─── Material supplied ───

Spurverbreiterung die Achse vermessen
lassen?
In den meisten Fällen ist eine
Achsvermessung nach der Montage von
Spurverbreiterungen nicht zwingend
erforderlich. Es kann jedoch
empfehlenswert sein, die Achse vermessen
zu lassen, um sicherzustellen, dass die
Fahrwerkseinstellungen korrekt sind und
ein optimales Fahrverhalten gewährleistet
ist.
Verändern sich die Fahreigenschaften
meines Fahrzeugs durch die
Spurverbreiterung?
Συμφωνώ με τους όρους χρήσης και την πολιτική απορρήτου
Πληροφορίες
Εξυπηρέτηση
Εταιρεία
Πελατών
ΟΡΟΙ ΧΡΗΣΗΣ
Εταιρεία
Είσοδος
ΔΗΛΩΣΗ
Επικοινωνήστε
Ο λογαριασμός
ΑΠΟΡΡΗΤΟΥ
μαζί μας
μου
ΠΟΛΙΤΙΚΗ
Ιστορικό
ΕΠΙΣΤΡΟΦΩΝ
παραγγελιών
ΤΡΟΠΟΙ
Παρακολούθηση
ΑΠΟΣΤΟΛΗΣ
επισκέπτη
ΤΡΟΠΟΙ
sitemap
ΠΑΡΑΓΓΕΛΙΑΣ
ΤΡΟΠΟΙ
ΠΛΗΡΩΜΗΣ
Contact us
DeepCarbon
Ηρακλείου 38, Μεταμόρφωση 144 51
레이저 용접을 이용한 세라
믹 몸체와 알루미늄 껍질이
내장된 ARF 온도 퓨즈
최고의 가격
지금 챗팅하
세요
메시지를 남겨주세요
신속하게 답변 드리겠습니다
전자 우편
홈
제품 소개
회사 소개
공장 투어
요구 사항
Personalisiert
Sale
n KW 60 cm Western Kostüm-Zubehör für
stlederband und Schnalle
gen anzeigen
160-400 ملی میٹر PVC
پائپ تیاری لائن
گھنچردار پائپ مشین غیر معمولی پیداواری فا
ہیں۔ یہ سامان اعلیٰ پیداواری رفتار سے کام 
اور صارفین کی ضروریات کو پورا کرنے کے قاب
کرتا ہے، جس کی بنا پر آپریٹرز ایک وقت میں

───
─── Material supplied ───

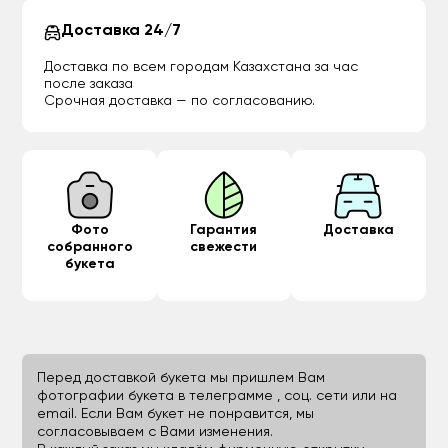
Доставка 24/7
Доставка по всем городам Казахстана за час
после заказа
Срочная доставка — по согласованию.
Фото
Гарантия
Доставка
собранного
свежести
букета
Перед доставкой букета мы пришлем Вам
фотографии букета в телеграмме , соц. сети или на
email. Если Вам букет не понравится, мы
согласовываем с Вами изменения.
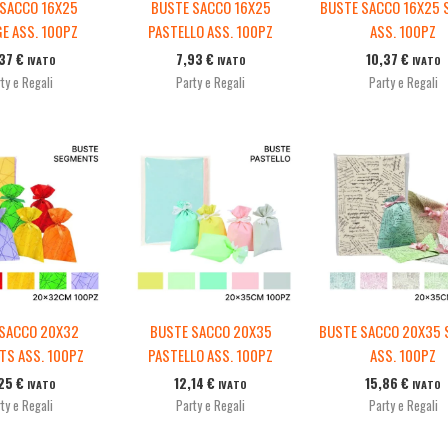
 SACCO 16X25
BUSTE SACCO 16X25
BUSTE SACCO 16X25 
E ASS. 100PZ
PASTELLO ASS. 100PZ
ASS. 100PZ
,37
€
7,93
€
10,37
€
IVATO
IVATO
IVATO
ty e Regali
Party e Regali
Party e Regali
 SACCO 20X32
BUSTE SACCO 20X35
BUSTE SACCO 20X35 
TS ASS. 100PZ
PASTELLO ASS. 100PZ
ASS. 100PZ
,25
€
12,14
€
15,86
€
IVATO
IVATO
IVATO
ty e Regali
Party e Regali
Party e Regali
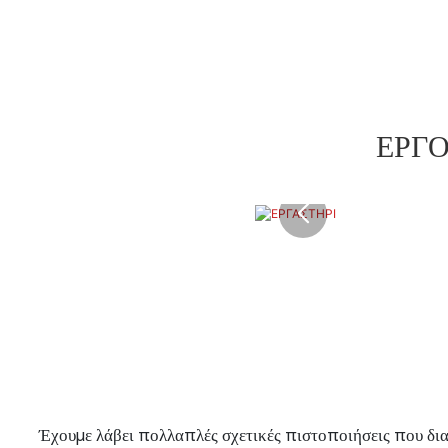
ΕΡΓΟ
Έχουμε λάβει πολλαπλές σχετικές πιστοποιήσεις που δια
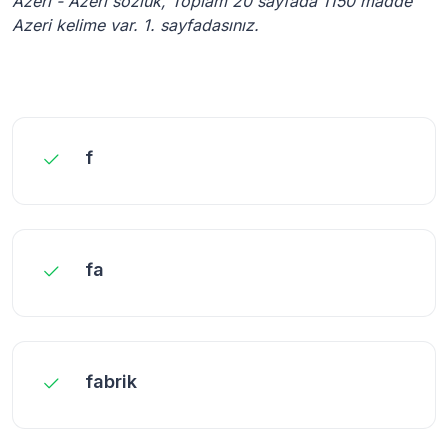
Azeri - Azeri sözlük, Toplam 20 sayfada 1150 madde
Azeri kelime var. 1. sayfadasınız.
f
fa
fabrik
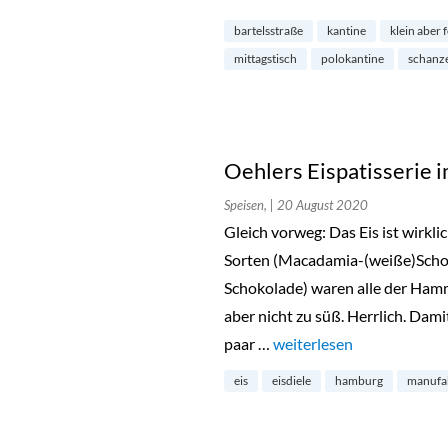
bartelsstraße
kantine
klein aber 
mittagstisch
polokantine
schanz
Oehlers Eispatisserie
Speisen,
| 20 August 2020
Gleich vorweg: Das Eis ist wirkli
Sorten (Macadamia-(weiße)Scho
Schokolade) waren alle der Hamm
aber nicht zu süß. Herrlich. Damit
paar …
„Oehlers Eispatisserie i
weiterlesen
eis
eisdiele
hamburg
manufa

───

_Exercise requirements_.
A word-for-word copy of the lines above from the one with "Spurverbreiterung die Achse vermessen" through the one with "کرتا ہے، جس کی بنا پر آپریٹرز ایک وقت میں", inclusive, is the only output wanted.

_Response to this task_.
Spurverbreiterung die Achse vermessen
lassen?
In den meisten Fällen ist eine
Achsvermessung nach der Montage von
Spurverbreiterungen nicht zwingend
erforderlich. Es kann jedoch
empfehlenswert sein, die Achse vermessen
zu lassen, um sicherzustellen, dass die
Fahrwerkseinstellungen korrekt sind und
ein optimales Fahrverhalten gewährleistet
ist.
Verändern sich die Fahreigenschaften
meines Fahrzeugs durch die
Spurverbreiterung?
Συμφωνώ με τους όρους χρήσης και την πολιτική απορρήτου
Πληροφορίες
Εξυπηρέτηση
Εταιρεία
Πελατών
ΟΡΟΙ ΧΡΗΣΗΣ
Εταιρεία
Είσοδος
ΔΗΛΩΣΗ
Επικοινωνήστε
Ο λογαριασμός
ΑΠΟΡΡΗΤΟΥ
μαζί μας
μου
ΠΟΛΙΤΙΚΗ
Ιστορικό
ΕΠΙΣΤΡΟΦΩΝ
παραγγελιών
ΤΡΟΠΟΙ
Παρακολούθηση
ΑΠΟΣΤΟΛΗΣ
επισκέπτη
ΤΡΟΠΟΙ
sitemap
ΠΑΡΑΓΓΕΛΙΑΣ
ΤΡΟΠΟΙ
ΠΛΗΡΩΜΗΣ
Contact us
DeepCarbon
Ηρακλείου 38, Μεταμόρφωση 144 51
레이저 용접을 이용한 세라
믹 몸체와 알루미늄 껍질이
내장된 ARF 온도 퓨즈
최고의 가격
지금 챗팅하
세요
메시지를 남겨주세요
신속하게 답변 드리겠습니다
전자 우편
홈
제품 소개
회사 소개
공장 투어
요구 사항
Personalisiert
Sale
n KW 60 cm Western Kostüm-Zubehör für
stlederband und Schnalle
gen anzeigen
160-400 ملی میٹر PVC
پائپ تیاری لائن
گھنچردار پائپ مشین غیر معمولی پیداواری فا
ہیں۔ یہ سامان اعلیٰ پیداواری رفتار سے کام 
اور صارفین کی ضروریات کو پورا کرنے کے قاب
کرتا ہے، جس کی بنا پر آپریٹرز ایک وقت میں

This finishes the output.